We’re Living in a New Golden Age of Muscle Cars
Back in the Day
The first era of muscle cars started in 1964 with the release of the Pontiac GTO. The formula was to put a big V-8 in a smaller body car. Soon Ford, Chevy, and later Chrysler joined in. The original muscle car era reached its peak in 1970 with the Ford Boss 429 Mustang, the Chevy 454 SS Chevelle and the Dodge 426 Hemi R/T Challenger.
After 1970 some serious EPA restrictions for emissions kicked in, and the muscle car went downhill. Manufacturers had to add catalytic converters and work with unleaded fuel. By 1975, even the mighty Corvette standard engine had less than 200 horsepower.
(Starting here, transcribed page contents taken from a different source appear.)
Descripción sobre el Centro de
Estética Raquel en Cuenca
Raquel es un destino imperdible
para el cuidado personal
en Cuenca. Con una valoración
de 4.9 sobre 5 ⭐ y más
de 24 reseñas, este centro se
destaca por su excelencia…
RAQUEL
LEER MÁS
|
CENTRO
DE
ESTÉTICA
The once-proud Mustang GT’s V-8 was replaced by an anemic four-cylinder and was renamed the Mustang II in 1974. A standard engine 1.8-liter VW Golf today would dust a 1978 Pontiac Trans Am big block 0 to 60 MPH. Your grandma’s Toyota Avalon would easily do the same. It was a sad time for car enthusiasts.
Back with a Vengeance
Fortunately for us car nuts, we are in the midst of a second heyday for the muscle car. Engineers have figured out how to meet emissions requirements and still give us the power we want. For 2017, we can buy a 526 HP Ford Shelby Mustang GT350, a 650 HP Chevy Camaro ZL-1, and a 705 HP Dodge Hellcat Challenger. The tire smoke is back, baby! And it’s better than ever. Modern muscle cars not only have cleaner emissions, but they’re better in nearly every respect. They’re considerably faster, safer, and get better gas mileage compared to the muscle cars of the past.
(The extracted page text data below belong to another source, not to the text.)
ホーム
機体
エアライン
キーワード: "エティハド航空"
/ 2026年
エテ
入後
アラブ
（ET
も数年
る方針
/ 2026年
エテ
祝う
So how do our high water mark cars from the old-school muscle car era stack up to our present muscle? According to Car and Driver magazine, the new Shelby Mustang GT350 goes from zero to 60 MPH in 4.3 seconds. The Chevy Camaro ZL-1 does it in 3.5 seconds, and the Dodge Hellcat Challenger does it in 3.6 seconds. The old Boss 429 Mustang did zero-60 in 6.9 seconds, the Chevelle 454 SS in 5.3 seconds, and the 426 Hemi R/T Challenger did it in 5.2 seconds. The new muscle cars easily win a drag race. And they are much better at taking curves than the older muscle cars, which were made for mostly straight line driving.
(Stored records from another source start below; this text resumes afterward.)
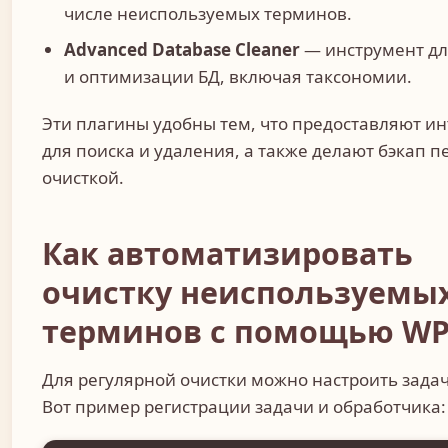
числе неиспользуемых терминов.
Advanced Database Cleaner
— инструмент дл
и оптимизации БД, включая таксономии.
Эти плагины удобны тем, что предоставляют и
для поиска и удаления, а также делают бэкап п
очисткой.
Как автоматизировать
очистку неиспользуемы
терминов с помощью WP
Для регулярной очистки можно настроить задач
Вот пример регистрации задачи и обработчика:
The new golden age of muscle cars may not last forever. If you have the money and can afford the higher insurance cost, our current low gas prices mean that now may be the best time to get a muscle car. Maybe you can’t afford the top-of-the-line Hellcat or Shelby Mustang, but you can find a lower horsepower version with a V-8 for thousands less—and well under the sticker price if you know how to bargain.